The following exemple can be found here. It shows how simple it is using linear_operators to perform simple deconvolution using the conjugate gradient algorithm.
The first line allows to call the script from the shell as an executable:
#!/usr/bin/env python
Then, you need to import the required Python packages:
import numpy as np
import scipy
import linear_operators as lo
Scipy is used in the script only to load an exemple image:
im = scipy.lena()
imshow(im)
Now, we start to use the linear_operator package to define a convolution operator:
kernel = np.ones((3, 3))
model = lo.convolve_ndimage(im.shape, kernel)
To perform the convolution on the image, simply call the operator:
data = model(im)
data = model * im.ravel()
Adding noise to the data is quite simple thanks to numpy.random subpackage:
noise = 1e1 * np.random.randn(*data.shape)
data += noise
See how the image is blurred as compared to the original image.
Now that we have our exemple data, we want to try deconvolving the image knowing the kernel. For this, we make use of quadratic deconvolution using the conjugate gradient algorithm provided in linear_operators. First, we need to define priors to regularize the inversion. Otherwise, the result would be way too noisy.

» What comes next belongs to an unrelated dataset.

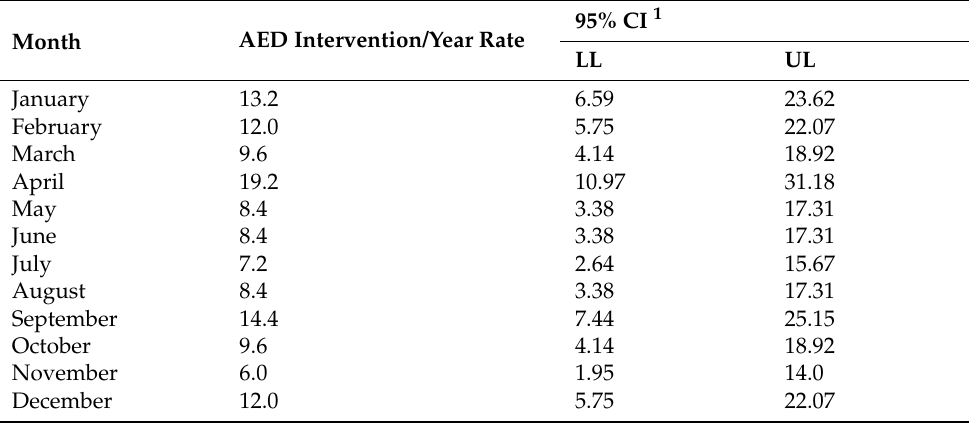
Table 5. Frequency of AED interventions by month.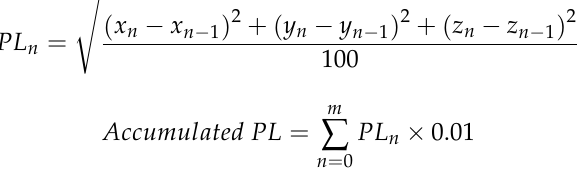
Figure 1. Illustrative scheme of the small-sided games. Blue and white dots represent outfield players, the position in the pitch is solely an example, red and green dots represent the goalkeepers.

prior = [lo.diff(im.shape, axis=i) for i in xrange(im.ndim)]
hypers = (1e1, 1e1)
Finally, we instantiate and call the conjugate gradient algorithm:
algo = lo.QuadraticConjugateGradient(model, data, prior, hypers)
xe = algo()
xe.resize(im.shape)
Now, you can take a look at the result:
This is not perfect as quadratic deconvolution is not the best algorithm to perform deconvolution. In particular you can see ripples close to the edges of the images.
However this simple exemples illustrate how easy it is with the linear_operators package to set up a simple deconvolution script in about 15 lines of code.